Bezprzecznie najlepszy zbir Bonda lat 80tych. Max ma luz, poczucie humoru, klase a zarazem jest zimny i wyrachowany. Pionier informatyki i tutaj wygląda bardzo wiarygodnie. Jest idealny w swoich czasach. Natomiast Goldfinger to tłuścioch, cwaniak i kąbinator żywcem wyjęty z lat prohibicji.
zroin najlepszy czarny charakter z serii Bondow:) swietny i jeszcze ten smiech jak spadal z mostu. dobry:)
i dodatkowo byl jeszcze fajny ten druoplanowy byly hitlerowiec:) dr Karl Motner:) Bond to jednak roznorodnosc postaci:) to jest m.in piekne w tej serii:)
Ja stawiam na "człowieka ze złotym pistoletem" czyli Francisco Scaramange (w tej roli Christopher Lee). Ten typ miał coś w sobie. Idealnie pasował na przeciwnika agenta 007. Najlepszy płatny zabójca świata, doskonały strzelec. Miło było popatrzeć na ten pojedynek.
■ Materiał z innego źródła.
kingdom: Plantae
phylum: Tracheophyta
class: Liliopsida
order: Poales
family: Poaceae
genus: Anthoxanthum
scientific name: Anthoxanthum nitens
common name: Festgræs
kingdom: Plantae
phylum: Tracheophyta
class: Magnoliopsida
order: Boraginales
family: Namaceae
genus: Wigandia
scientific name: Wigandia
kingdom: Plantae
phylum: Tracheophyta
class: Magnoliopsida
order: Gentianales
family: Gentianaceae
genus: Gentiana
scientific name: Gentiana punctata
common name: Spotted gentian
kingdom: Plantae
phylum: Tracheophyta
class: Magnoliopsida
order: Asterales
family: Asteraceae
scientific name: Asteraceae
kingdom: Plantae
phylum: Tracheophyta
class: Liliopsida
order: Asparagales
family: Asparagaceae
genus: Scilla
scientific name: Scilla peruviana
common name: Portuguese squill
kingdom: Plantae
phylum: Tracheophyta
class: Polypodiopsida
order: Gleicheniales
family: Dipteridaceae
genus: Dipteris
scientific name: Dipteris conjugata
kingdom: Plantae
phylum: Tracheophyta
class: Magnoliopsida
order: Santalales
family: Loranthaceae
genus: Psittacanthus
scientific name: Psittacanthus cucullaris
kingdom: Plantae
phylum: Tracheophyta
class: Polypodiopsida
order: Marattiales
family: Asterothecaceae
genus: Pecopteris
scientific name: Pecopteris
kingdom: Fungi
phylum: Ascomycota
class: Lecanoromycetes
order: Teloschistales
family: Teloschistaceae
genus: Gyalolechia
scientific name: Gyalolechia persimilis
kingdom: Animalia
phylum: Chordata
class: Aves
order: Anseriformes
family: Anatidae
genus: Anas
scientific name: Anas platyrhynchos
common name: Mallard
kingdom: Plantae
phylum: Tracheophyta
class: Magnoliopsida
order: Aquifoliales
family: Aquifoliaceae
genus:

z 3 sutkiem:) no tez zarabisty. jednak moim zdaniem prym faktycznie wiedzie Zorin. ale scaramanga tak - fajny przeciwnik z tym karzelkiem:P zloty pistolet jak skrecal z papierosnicy, dlugopisu i czegos tam jeszcze:) przed zabijcie tego skosnookiego:) dobry, dobry przeciwnik:) tez faktycznie jeden z barwniejszych przeciwnikow z serii Bondow:) pojedynek tak w takim dzentelmenskim stylu:) a scaramanga mial jedna kule tylko:) PS dobry w tym Bondzie byl ten szeryf z ,,zyj i pozwol umrzec" :)
Oboje znacznie się różnili a jednak świetnie pasowali do czarnego charakteru w swoich czasach. Jeśli miałbym oceniać aktorstwo to jednak Christopher Lee.